Britain’s acclaimed Harry Potter And The Cursed Child and the American grown-up musical The Band’s Visit were the big winners at the Tony Awards on Sunday.
The Band’s Visit, based on a 2007 Israeli film of the same name about an Egyptian band that goes to the wrong Israeli town, won 10 statuettes — including best musical, best direction, orchestration, sound design, best book of a musical, lighting and featured actor Ari’el Stachel, who gave a heartfelt speech about his past.
“For so many years of my life I pretended I was not a Middle Eastern person,” he said, addressing his parents in the audience.
He thanked the creators of the show “for being courageous for telling a small story about Arabs and Israelis getting along at a time that we need that more than ever.”
He added: “I am part of a cast of actors who never believed that they’d be able to portray their own races, and we’re doing that.”
The show’s director, David Cromer, said the musical is also about loneliness and despair, and asked everyone to reach out to anyone for whom “despair is overwhelming”.

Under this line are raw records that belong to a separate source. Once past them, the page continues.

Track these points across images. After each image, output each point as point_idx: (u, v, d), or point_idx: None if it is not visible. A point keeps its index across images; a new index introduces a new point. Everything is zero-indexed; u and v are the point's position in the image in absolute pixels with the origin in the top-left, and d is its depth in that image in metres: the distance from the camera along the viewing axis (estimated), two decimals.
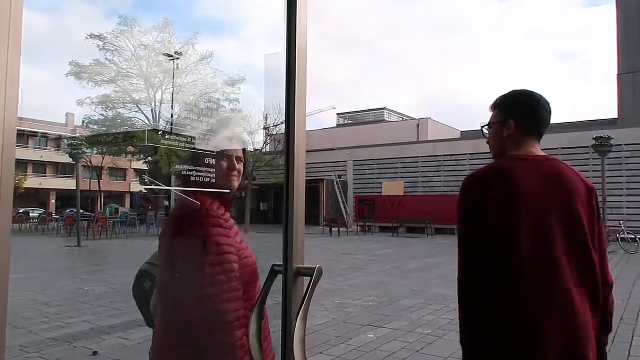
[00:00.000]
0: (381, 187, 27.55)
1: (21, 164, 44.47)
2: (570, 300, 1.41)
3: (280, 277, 1.46)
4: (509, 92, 1.70)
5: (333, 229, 22.46)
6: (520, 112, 1.65)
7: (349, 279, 8.89)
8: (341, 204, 28.02)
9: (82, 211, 33.29)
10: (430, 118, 39.88)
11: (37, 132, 45.18)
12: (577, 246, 1.46)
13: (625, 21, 33.95)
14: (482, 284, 1.46)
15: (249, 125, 27.94)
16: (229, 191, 1.54)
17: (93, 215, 23.17)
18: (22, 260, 11.96)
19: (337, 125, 48.11)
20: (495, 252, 1.46)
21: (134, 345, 4.61)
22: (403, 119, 46.70)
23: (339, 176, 28.99)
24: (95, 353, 4.34)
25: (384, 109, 48.01)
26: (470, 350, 1.49)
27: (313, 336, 5.01)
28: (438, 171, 26.02)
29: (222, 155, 1.56)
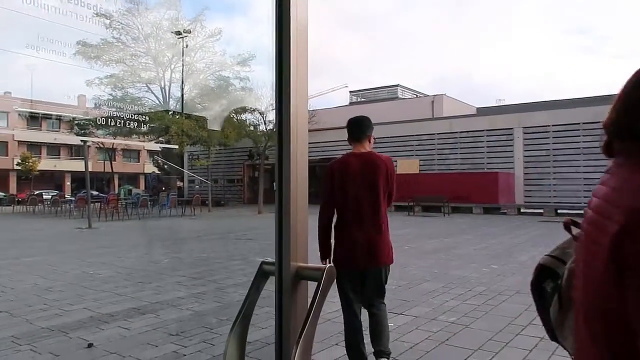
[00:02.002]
0: (396, 165, 27.00)
1: (35, 146, 44.63)
2: (367, 216, 3.06)
3: (272, 279, 1.02)
4: (349, 119, 3.30)
5: None
6: (349, 132, 3.23)
7: None
8: None
9: (96, 192, 33.35)
10: (445, 94, 38.92)
11: (51, 115, 45.19)
12: (373, 192, 3.05)
13: None
14: (330, 213, 3.13)
15: (261, 105, 27.47)
16: None
17: (105, 196, 23.06)
18: (32, 243, 11.79)
19: (350, 103, 47.32)
20: (337, 197, 3.10)
21: (133, 335, 4.26)
22: (417, 96, 45.72)
23: None
24: (90, 345, 4.00)
25: (397, 85, 47.02)
26: (325, 244, 3.10)
27: (326, 325, 4.62)
28: (454, 148, 25.33)
29: None
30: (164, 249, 10.17)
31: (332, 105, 44.29)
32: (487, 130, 24.35)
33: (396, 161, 27.02)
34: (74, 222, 17.14)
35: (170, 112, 26.72)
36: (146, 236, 13.23)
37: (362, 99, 47.53)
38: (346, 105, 45.33)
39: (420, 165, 26.20)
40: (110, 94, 26.01)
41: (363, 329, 3.18)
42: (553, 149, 22.34)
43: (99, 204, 19.96)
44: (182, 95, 27.74)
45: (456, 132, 25.35)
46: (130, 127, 27.48)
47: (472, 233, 13.21)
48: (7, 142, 43.77)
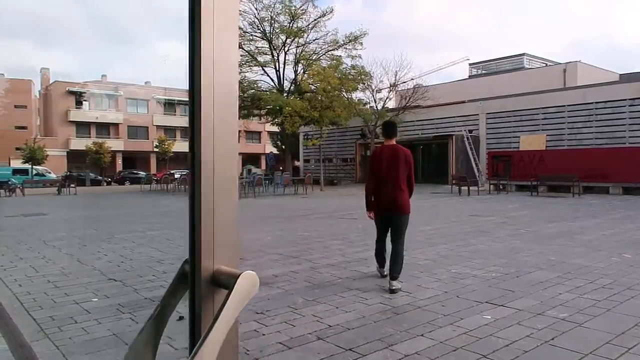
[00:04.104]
0: (518, 142, 24.92)
1: (170, 130, 49.24)
2: (393, 185, 5.31)
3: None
4: (384, 122, 6.45)
5: (462, 187, 20.96)
6: (383, 129, 5.88)
7: (471, 243, 7.90)
8: (472, 160, 26.04)
9: None
10: (579, 61, 34.85)
11: (184, 100, 49.50)
12: (395, 170, 5.31)
13: None
14: (371, 182, 5.54)
15: (374, 83, 27.00)
16: None
17: None
18: (159, 218, 12.96)
19: (469, 76, 44.65)
20: (375, 172, 5.45)
21: None
22: (546, 64, 41.56)
23: (470, 131, 26.87)
24: (181, 318, 4.18)
25: (523, 55, 43.20)
26: (368, 200, 5.60)
27: (416, 312, 4.32)
28: (588, 121, 22.63)
29: None
30: (269, 227, 10.50)
31: (453, 79, 42.16)
32: (631, 99, 21.31)
33: (518, 137, 24.94)
34: None
35: (284, 94, 27.50)
36: (255, 213, 13.81)
37: (483, 71, 44.55)
38: (464, 79, 42.92)
39: (546, 140, 23.89)
40: None
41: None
42: None
43: None
44: (295, 76, 28.36)
45: (591, 103, 22.59)
46: (247, 110, 28.90)
47: (605, 216, 11.67)
48: (147, 126, 48.86)
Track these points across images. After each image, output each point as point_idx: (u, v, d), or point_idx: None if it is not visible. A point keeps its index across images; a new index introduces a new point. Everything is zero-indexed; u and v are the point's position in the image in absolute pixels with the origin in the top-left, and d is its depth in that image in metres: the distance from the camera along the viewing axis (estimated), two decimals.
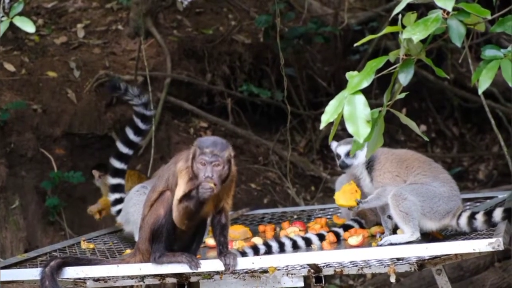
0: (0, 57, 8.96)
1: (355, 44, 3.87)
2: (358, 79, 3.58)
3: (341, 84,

The two-part spectacle Harry Potter And the Cursed Child captured six accolades, including best play, book, lighting, sound design, orchestrations and director John Tiffany, who asked the crowd to sing “Happy Birthday” to his boyfriend.
Andrew Garfield won his first Tony, for best leading actor in a play, for playing a young gay man living with Aids in the sprawling, seven-hour revival Angels In America opposite Nathan Lane. He won his third, for best featured actor in a play.
Garfield dedicated the win to the LGBTQ community, who he said fought and died for the right to love. He said the play is a rejection of bigotry, shame and oppression.
“We are all sacred and we all belong,” Garfield said.
He then referenced last week’s US Supreme Court decision which ruled in favour of a baker’s right to deny a gay couple a wedding cake based on his beliefs.
“(Let’s) just bake a cake for everyone who wants a cake to be baked,” he said, to rousing applause.
Lane said the play still speaks to society in the midst of “political insanity”.
Composer Andrew Lloyd Webber and Chita Rivera received honorary tributes, the Special Tony Award for Lifetime Achievement in the Theatre.
Thanking the audience, Lloyd Webber said: “I have to say, I am completely overwhelmed.”
He added: “What made me absolutely certain I wanted to be a musical theatre composer was the movie South Pacific. I devoured absolutely everything I could find by Rodgers and Hammerstein and all I wanted when I was 10 years old was to be Richard Rodgers.
“I never dreamed that one day I, a Brit of all things, would be honoured with the same lifetime award that my idol won, by my peers and the true home of the musical, Broadway. I’m absolutely humbled.”
In a mesmerising moment, Melody Herzfeld, the heroic drama teacher who nurtured many of the young people demanding change following the February school shooting in Parkland, Florida, was honoured from the Tony Award stage.
Ms Herzfeld, the one-woman drama department at Marjory Stoneman Douglas High School, was cheered by the crowd at Radio City Music Hall.
Ms Herzfeld saved 65 lives by barricading students into a small classroom closet on Valentine’s Day when police say a former student went on a school rampage, killing 17 people.
She then later encouraged many of her pupils to lead the nationwide movement for gun reform, including organising the March For Our Lives demonstration and the charity single Shine.
Members of Ms Herzfeld’s drama department took the Tony stage to serenade her with Seasons Of Love from Rent.
In other wins, Glenda Jackson added to her impressive resume with a Tony Award for best actress in a play for her work in a revival of Edward Albee’s Three Tall Women. That show also yielded the featured actress win to Rosanne star Laurie Metcalf.
Billy Joel gave his friend Bruce Springsteen a special Tony Award.
“This is deeply appreciated, and thanks for making me feel so welcome on your block,” The Boss said.
Later, Springsteen performed My Hometown on the piano from his sold-out one-man show, Springsteen on Broadway.
Robert De Niro, who took the stage to introduce Springsteen’s performance, started off with an expletive directed at President Donald Trump, which garnered him a sustained standing ovation from the crowd.
Co-hosts Josh Groban and Sara Bareilles kicked the show off with a self-parodying duet on piano for all the losers out there — including them.
Neither Bareilles nor Groban have won a Grammy or a Tony despite selling millions of albums and appearing on Broadway. They turned that into a playful song.
“Let’s not forget that 90 per cent of us leave empty-handed tonight. So this is for the people who lose/Most of us have been in your shoes,” they sang in the upbeat opening number. “This one’s for the loser inside of you.”